The most important templates are _layouts/default.html, _layouts/post.html and posts.html to develop them I took static HTMLs from the themes I downloaded and inserted the dynamic parts following the Jekyll reference which is very useful and clear.

If you are deploying in Github and the pages are not updated, check the Github repository settings (Github Pages section) to see if there is any error. Sometimes the blog builds locally but fails to render in the server (checking this can save you a lot of time wondering what is going wrong ;) trust me).
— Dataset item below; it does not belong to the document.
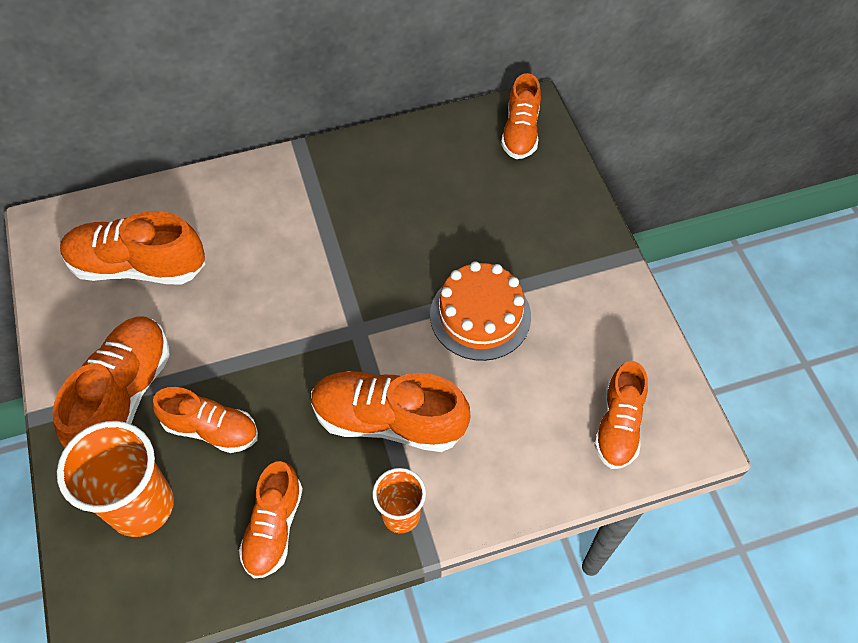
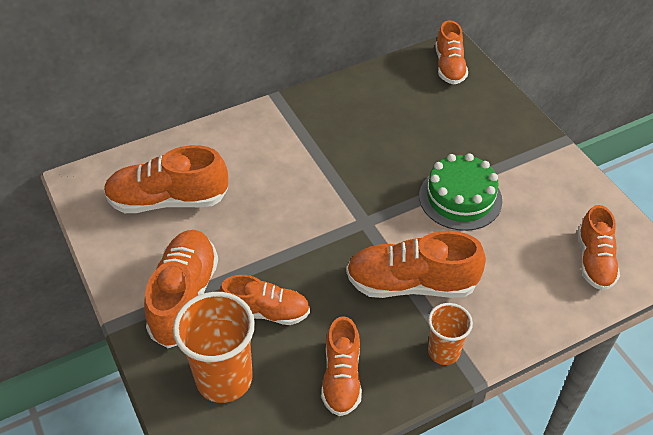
camera: 10 degrees left, 10 degrees down
orange cake [430,261,531,361] -> green cake [419,153,502,231]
There are other templates that I picked from other Jekyll blogs, like these ones:

  • The atom.xml and _includes files were taken from the UP theme. Note that UP’s includes were modified for the blog.

  • sitemap.txt and rss.xml were copied from JekyllBootstrap.

To make syntax highlighting work, you need to install Pygments tool. It is very important that you also generate the “syntax styles” for pygments. You can do this executing the following command: pygmentize -S monokai -f html > css/syntax.css After running the previous command, do not forget to include syntax.css in the pages where you intend to use syntax highlighting!

Blog usage

To use the blog, I decided to use shell scripts instead a full blown build tool. In the end the blog has to be maintained in Unix… so who cares about multiplatform.

The scripts are inside the _bin directory and they are used to generate the themes and the icons.

To write posts and deploy them to the server, you will only need Jekyll and Git. These are the most common actions:

  • Launch blog locally: jekyll serve --watch after running that, you can see the blog in http://localhost:4000
  • Deploy changes: git add . && git commit && git push will upload your latest changes to the server.


Starting a blog with Jekyll from scratch is way harder than using JekyllBootstrap or other blog engine. In exchange: you get flexibility, take advantage of your current knowledge (Git, HTML…) and you don’t have to learn custom templates for closed products.

Also you will learn valuable things (about Web design and development) and have fun in the process!

As a side effect, I realized that static site generation can be useful for other purposes (not only for blogs). For example, it can be used to generate software project’s technical documentation.

Regarding the last point, I found a Jekyll wannabe in Java called JBake that looks very promising.

(Re)using it

If you want to use the code for your own site, you can refer to the file and check how to change it to suit your own needs.